## Exercise
Pictures appear among the records below and must be omitted. Repeat exactly the lines from the line with "Lehtikuvaaminen esillä" to the line with "tta subita finora, solo in trasferta però.", both included.

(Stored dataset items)

-*-*-

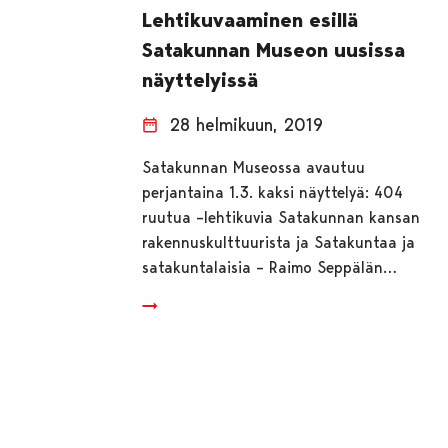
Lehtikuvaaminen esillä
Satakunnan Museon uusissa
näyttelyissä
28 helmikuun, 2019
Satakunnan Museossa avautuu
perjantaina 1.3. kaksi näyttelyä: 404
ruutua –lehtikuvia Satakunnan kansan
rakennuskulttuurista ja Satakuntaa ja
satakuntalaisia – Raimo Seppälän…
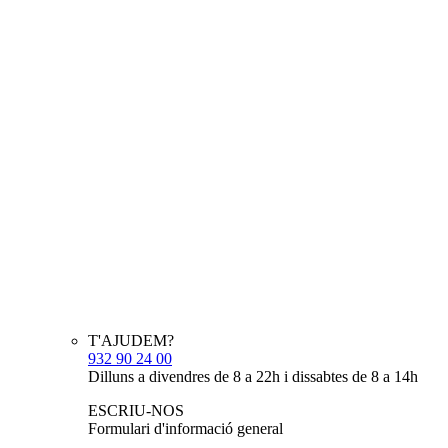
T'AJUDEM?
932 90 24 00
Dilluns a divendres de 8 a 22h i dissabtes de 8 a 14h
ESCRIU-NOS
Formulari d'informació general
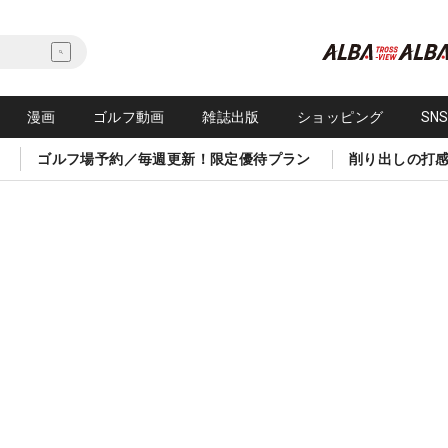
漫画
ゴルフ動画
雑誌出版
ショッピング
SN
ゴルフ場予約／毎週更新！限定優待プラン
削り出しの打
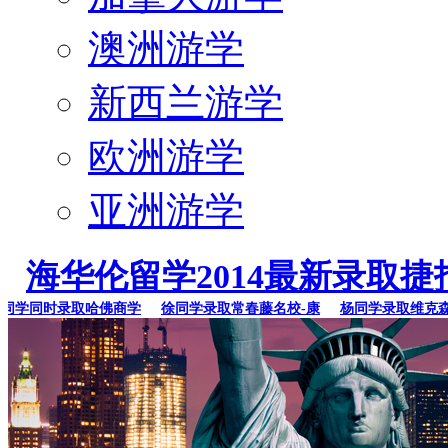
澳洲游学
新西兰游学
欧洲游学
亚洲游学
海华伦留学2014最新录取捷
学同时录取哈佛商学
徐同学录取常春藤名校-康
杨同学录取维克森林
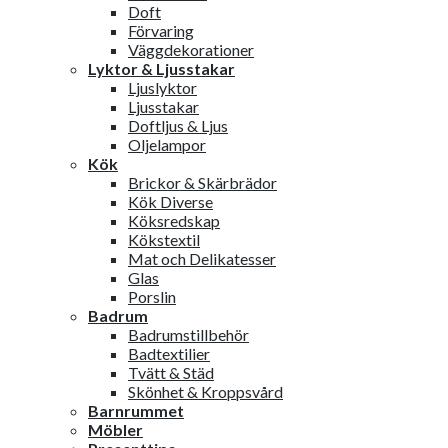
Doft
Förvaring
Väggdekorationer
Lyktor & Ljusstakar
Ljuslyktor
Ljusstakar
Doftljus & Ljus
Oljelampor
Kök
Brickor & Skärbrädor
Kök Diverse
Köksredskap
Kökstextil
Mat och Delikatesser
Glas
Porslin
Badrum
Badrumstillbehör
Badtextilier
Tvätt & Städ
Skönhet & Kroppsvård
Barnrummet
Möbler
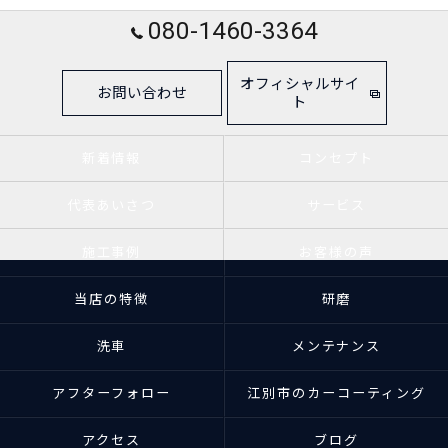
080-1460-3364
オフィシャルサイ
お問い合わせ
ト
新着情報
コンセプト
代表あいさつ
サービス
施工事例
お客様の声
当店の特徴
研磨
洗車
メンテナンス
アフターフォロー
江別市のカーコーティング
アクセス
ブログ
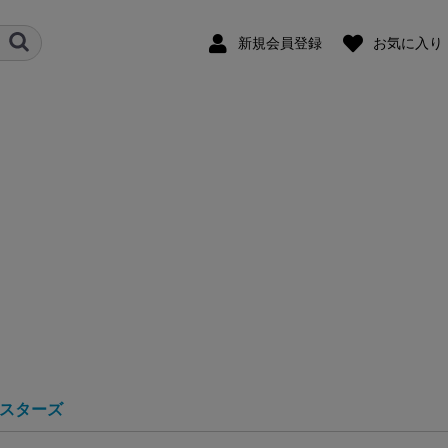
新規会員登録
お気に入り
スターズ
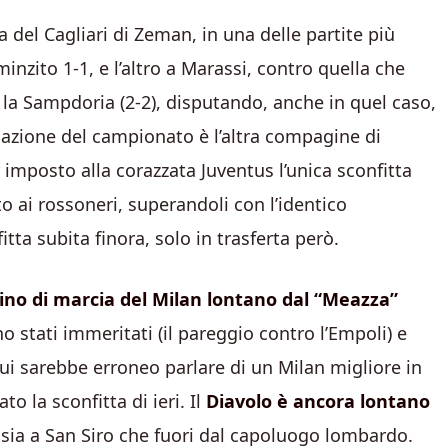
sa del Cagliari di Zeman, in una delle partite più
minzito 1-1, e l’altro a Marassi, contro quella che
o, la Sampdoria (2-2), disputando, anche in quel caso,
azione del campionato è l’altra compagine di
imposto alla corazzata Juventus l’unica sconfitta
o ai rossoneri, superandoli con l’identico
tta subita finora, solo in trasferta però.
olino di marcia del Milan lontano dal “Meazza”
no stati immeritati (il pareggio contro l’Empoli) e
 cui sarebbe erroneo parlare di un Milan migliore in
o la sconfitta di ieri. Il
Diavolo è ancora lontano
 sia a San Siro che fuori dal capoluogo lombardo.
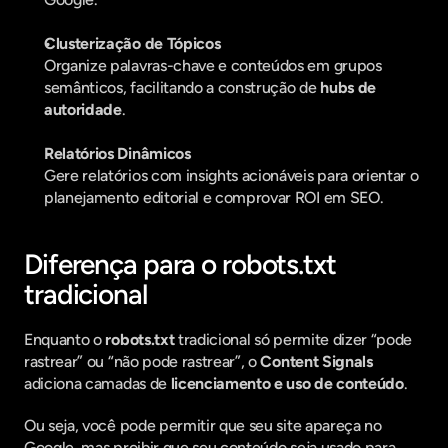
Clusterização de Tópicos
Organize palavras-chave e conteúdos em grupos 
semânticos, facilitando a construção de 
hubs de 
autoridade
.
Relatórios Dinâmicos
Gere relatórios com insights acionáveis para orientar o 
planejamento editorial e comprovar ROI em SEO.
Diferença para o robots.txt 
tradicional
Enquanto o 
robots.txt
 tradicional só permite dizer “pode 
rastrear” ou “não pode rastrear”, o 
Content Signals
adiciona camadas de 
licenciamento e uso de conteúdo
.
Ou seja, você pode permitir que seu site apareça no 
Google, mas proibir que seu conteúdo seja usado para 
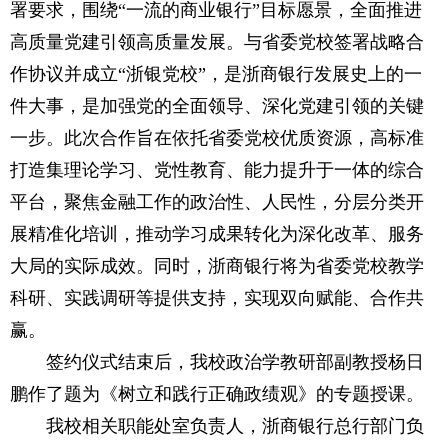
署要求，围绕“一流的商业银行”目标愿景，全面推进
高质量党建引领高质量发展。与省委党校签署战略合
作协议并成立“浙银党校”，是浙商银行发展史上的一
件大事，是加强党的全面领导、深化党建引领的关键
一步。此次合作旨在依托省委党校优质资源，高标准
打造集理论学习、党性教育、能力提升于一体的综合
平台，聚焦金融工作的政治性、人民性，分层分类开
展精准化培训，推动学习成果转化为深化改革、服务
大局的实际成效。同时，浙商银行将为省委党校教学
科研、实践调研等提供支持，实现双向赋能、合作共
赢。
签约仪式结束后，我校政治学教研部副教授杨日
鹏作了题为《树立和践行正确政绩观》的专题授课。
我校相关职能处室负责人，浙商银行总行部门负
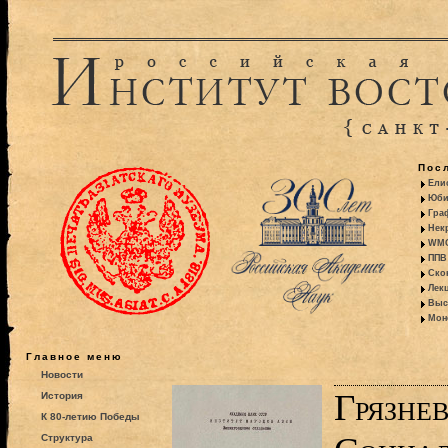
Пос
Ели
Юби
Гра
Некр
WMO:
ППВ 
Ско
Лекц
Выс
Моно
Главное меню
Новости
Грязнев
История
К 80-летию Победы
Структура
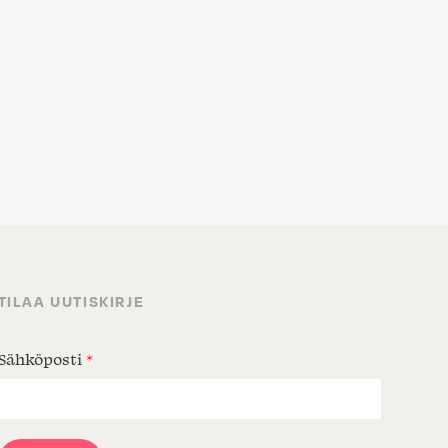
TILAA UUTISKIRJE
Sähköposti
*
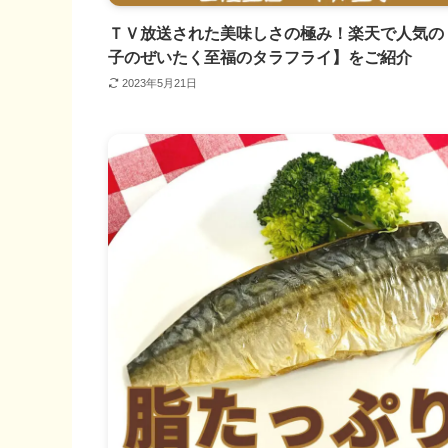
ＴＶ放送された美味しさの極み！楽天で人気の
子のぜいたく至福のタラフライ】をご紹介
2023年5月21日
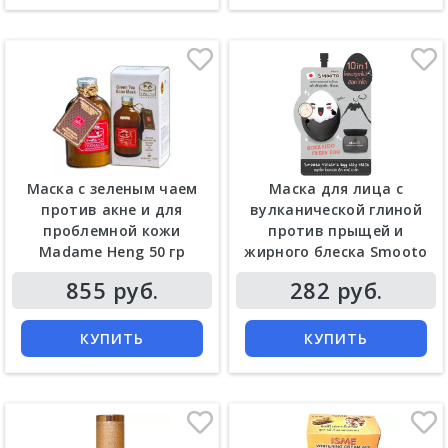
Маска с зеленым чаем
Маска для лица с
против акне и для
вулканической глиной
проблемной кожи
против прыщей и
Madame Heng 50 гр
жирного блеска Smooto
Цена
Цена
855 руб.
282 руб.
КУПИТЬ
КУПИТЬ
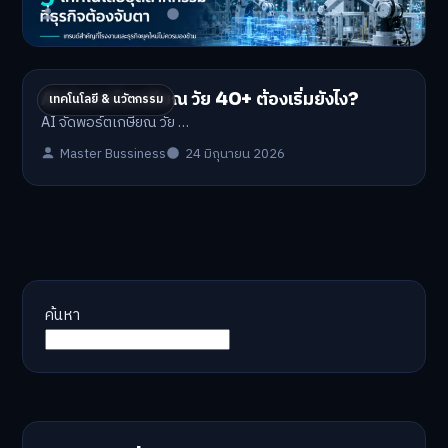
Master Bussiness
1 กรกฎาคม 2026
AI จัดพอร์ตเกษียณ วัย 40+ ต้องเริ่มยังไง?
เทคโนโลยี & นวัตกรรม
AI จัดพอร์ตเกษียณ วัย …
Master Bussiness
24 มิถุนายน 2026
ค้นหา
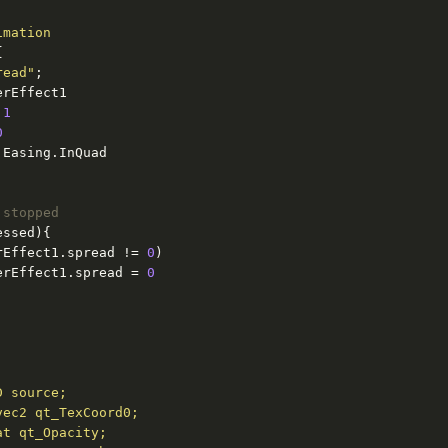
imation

-*-*-

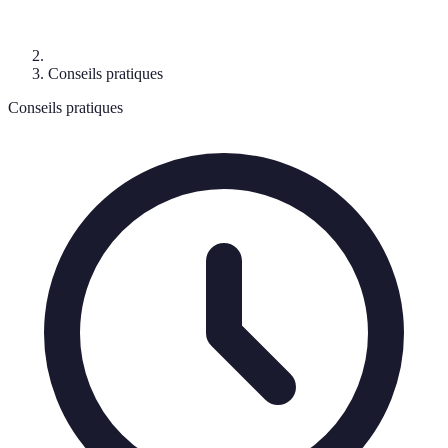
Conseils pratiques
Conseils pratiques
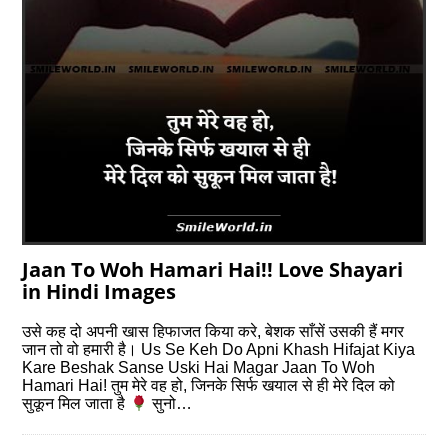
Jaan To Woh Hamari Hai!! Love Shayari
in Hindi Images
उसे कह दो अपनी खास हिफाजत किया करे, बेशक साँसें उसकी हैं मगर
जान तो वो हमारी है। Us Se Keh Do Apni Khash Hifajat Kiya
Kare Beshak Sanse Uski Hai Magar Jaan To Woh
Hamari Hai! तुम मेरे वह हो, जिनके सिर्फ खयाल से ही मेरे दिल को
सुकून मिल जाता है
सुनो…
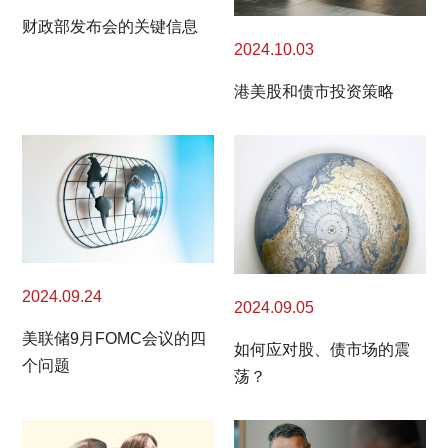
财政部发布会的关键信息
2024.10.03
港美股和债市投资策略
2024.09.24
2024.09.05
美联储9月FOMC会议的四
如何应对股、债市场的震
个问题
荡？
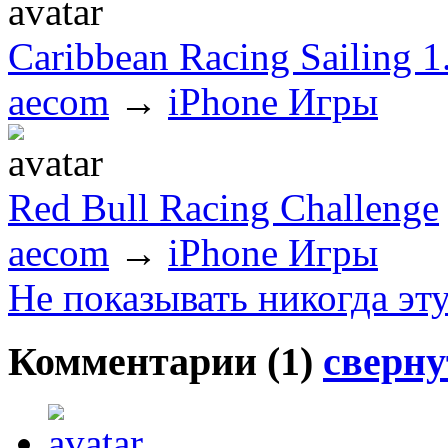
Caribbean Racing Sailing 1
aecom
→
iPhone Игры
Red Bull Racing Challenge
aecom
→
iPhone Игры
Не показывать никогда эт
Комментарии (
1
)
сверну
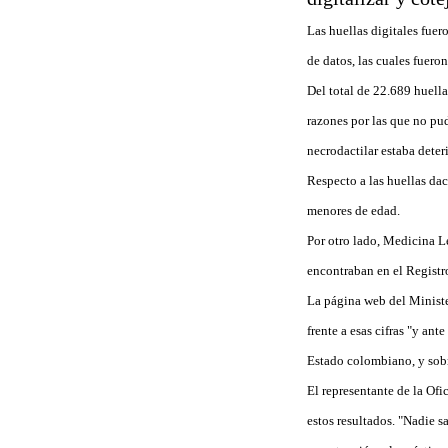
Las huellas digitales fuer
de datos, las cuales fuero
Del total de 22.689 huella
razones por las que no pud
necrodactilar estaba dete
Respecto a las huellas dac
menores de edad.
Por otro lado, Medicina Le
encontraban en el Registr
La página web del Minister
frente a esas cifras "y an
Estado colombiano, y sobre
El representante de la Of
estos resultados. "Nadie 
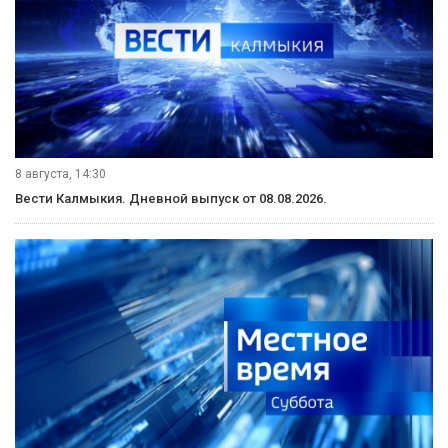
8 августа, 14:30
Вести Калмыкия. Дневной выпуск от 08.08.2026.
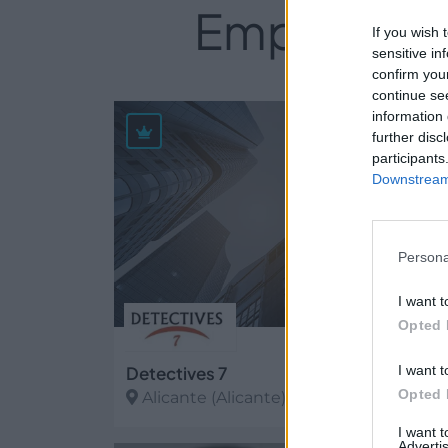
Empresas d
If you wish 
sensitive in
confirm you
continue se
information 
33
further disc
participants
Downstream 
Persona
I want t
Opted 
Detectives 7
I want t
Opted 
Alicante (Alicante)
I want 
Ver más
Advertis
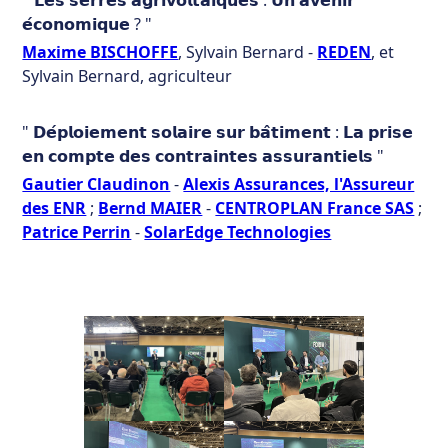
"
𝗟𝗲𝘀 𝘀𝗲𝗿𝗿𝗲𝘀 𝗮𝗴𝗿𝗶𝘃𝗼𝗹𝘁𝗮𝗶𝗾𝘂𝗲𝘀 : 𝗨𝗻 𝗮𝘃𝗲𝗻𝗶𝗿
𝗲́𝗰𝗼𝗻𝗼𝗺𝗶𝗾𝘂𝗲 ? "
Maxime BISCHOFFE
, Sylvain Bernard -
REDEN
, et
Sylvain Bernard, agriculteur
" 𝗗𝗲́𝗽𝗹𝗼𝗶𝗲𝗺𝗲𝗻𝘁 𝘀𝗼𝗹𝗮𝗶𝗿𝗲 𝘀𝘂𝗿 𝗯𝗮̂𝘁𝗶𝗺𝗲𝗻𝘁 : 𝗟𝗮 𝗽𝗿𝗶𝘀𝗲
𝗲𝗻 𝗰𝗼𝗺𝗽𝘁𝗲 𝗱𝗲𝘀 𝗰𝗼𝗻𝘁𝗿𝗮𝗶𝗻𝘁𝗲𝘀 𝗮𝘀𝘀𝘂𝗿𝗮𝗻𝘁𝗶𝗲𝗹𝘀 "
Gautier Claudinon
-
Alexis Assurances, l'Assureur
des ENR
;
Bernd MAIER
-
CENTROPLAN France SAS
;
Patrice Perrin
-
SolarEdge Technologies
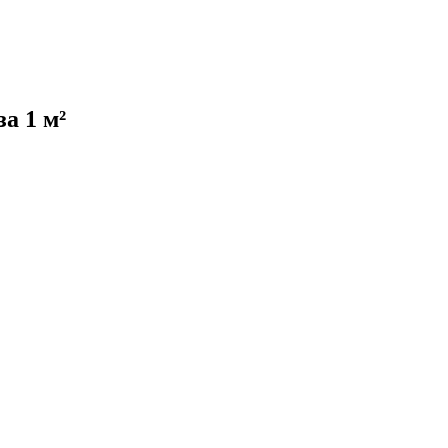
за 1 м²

-*-*-

## Response for this exercise
Lehtikuvaaminen esillä
Satakunnan Museon uusissa
näyttelyissä
28 helmikuun, 2019
Satakunnan Museossa avautuu
perjantaina 1.3. kaksi näyttelyä: 404
ruutua –lehtikuvia Satakunnan kansan
rakennuskulttuurista ja Satakuntaa ja
satakuntalaisia – Raimo Seppälän…
T'AJUDEM?
932 90 24 00
Dilluns a divendres de 8 a 22h i dissabtes de 8 a 14h
ESCRIU-NOS
Formulari d'informació general
漫画
ゴルフ動画
雑誌出版
ショッピング
SN
ゴルフ場予約／毎週更新！限定優待プラン
削り出しの打
澳洲游学
新西兰游学
欧洲游学
亚洲游学
海华伦留学2014最新录取捷
学同时录取哈佛商学
徐同学录取常春藤名校-康
杨同学录取维克森林
Doft
Förvaring
Väggdekorationer
Lyktor & Ljusstakar
Ljuslyktor
Ljusstakar
Doftljus & Ljus
Oljelampor
Kök
Brickor & Skärbrädor
Kök Diverse
Köksredskap
Kökstextil
Mat och Delikatesser
Glas
Porslin
Badrum
Badrumstillbehör
Badtextilier
Tvätt & Städ
Skönhet & Kroppsvård
Barnrummet
Möbler
080-1460-3364
オフィシャルサイ
お問い合わせ
ト
新着情報
コンセプト
代表あいさつ
サービス
施工事例
お客様の声
当店の特徴
研磨
洗車
メンテナンス
アフターフォロー
江別市のカーコーティング
アクセス
ブログ
新規会員登録
お気に入り
スターズ
sa del Cagliari di Zeman, in una delle partite più
minzito 1-1, e l’altro a Marassi, contro quella che
o, la Sampdoria (2-2), disputando, anche in quel caso,
azione del campionato è l’altra compagine di
imposto alla corazzata Juventus l’unica sconfitta
o ai rossoneri, superandoli con l’identico
tta subita finora, solo in trasferta però.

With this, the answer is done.